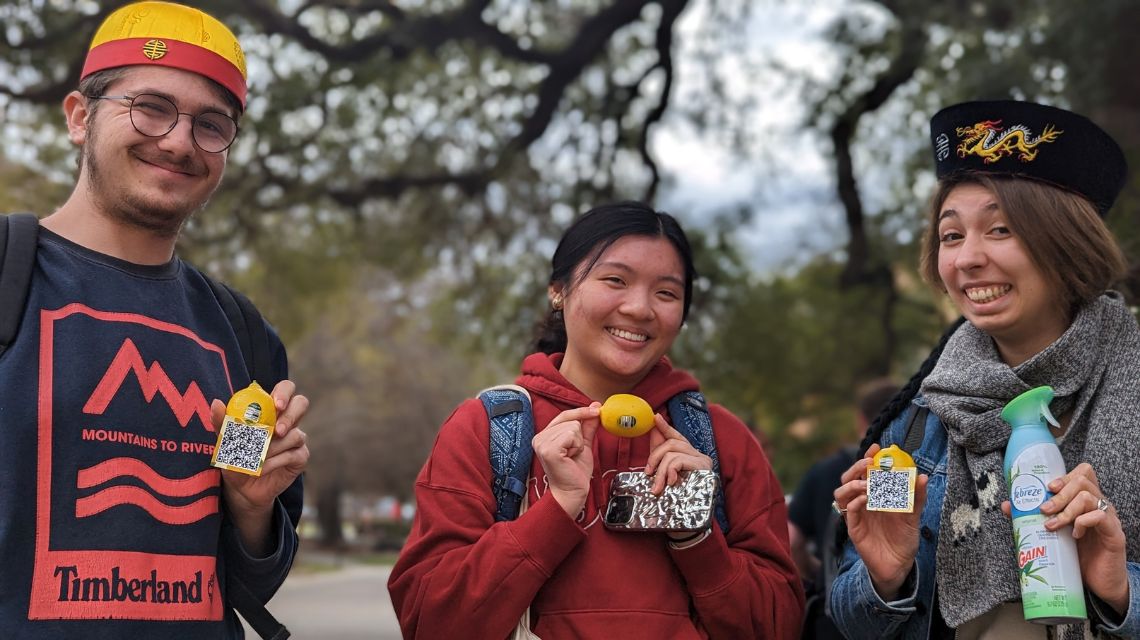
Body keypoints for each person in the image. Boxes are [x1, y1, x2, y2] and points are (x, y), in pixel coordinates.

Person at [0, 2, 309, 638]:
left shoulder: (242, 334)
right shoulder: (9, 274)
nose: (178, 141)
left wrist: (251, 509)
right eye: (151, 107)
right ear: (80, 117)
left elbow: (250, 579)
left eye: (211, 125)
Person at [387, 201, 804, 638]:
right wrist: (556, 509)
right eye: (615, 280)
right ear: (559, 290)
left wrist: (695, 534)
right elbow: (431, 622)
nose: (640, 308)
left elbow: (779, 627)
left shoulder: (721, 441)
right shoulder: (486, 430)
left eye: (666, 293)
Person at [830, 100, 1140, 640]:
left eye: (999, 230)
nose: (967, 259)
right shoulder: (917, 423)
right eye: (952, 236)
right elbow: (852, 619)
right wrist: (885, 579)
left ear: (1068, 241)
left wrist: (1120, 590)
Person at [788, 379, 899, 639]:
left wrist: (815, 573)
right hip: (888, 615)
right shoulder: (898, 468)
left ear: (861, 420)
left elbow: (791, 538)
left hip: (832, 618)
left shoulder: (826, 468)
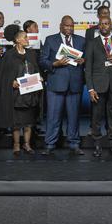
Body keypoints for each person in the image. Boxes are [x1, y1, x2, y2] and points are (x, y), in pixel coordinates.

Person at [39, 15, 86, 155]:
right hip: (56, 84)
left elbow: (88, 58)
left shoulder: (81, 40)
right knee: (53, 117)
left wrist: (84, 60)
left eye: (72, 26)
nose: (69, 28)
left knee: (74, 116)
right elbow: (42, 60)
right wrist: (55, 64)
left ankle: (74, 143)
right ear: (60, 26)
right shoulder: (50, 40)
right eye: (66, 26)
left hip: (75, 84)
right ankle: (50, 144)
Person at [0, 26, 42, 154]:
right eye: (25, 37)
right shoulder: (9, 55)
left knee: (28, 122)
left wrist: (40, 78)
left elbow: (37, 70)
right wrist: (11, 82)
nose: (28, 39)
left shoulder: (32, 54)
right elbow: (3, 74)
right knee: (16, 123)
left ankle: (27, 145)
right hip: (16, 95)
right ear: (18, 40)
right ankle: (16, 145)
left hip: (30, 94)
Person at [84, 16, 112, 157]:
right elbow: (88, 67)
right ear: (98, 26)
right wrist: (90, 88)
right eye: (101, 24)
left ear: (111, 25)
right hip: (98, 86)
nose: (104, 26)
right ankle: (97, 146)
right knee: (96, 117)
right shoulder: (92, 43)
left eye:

□ □ □ □ □

## EXERCISE INSTRUCTIONS
Retype all records exactly as shown above, images excluded.

## TASK RESULT
Body keypoints for each person in the image. Boxes are [x1, y1, x2, y2] and points are (x, y), in pixel coordinates.

Person at [0, 2, 309, 638]:
left shoulder: (242, 334)
right shoulder: (9, 274)
nose: (178, 141)
left wrist: (251, 509)
right eye: (151, 107)
right ear: (80, 117)
left elbow: (250, 579)
left eye: (211, 125)
Person at [387, 201, 804, 638]:
right wrist: (556, 509)
right eye: (615, 280)
right ear: (559, 290)
left wrist: (695, 534)
right elbow: (431, 622)
nose: (640, 308)
left elbow: (779, 627)
left shoulder: (721, 441)
right shoulder: (486, 430)
left eye: (666, 293)
Person at [830, 100, 1140, 640]:
left eye: (999, 230)
nose: (967, 259)
right shoulder: (917, 423)
right eye: (952, 236)
right elbow: (852, 619)
right wrist: (885, 579)
left ear: (1068, 241)
left wrist: (1120, 590)
Person at [788, 379, 899, 639]:
left wrist: (815, 573)
right hip: (888, 615)
right shoulder: (898, 468)
left ear: (861, 420)
left elbow: (791, 538)
left hip: (832, 618)
left shoulder: (826, 468)
Body keypoints for each person in the image. Boxes are [x1, y1, x2, y2] and points are (x, y), in pixel coordinates.

Person at [39, 15, 86, 155]:
right hip: (56, 84)
left elbow: (88, 58)
left shoulder: (81, 40)
right knee: (53, 117)
left wrist: (84, 60)
left eye: (72, 26)
nose: (69, 28)
left knee: (74, 116)
right elbow: (42, 60)
right wrist: (55, 64)
left ankle: (74, 143)
right ear: (60, 26)
right shoulder: (50, 40)
right eye: (66, 26)
left hip: (75, 84)
right ankle: (50, 144)
Person at [0, 26, 42, 154]:
right eye: (25, 37)
right shoulder: (9, 55)
left knee: (28, 122)
left wrist: (40, 78)
left elbow: (37, 70)
right wrist: (11, 82)
nose: (28, 39)
left shoulder: (32, 54)
right elbow: (3, 74)
right knee: (16, 123)
left ankle: (27, 145)
right hip: (16, 95)
right ear: (18, 40)
right ankle: (16, 145)
left hip: (30, 94)
Person at [84, 16, 112, 157]:
right elbow: (88, 67)
right ear: (98, 26)
right wrist: (90, 88)
right eye: (101, 24)
left ear: (111, 25)
right hip: (98, 86)
nose: (104, 26)
right ankle: (97, 146)
right knee: (96, 117)
right shoulder: (92, 43)
left eye:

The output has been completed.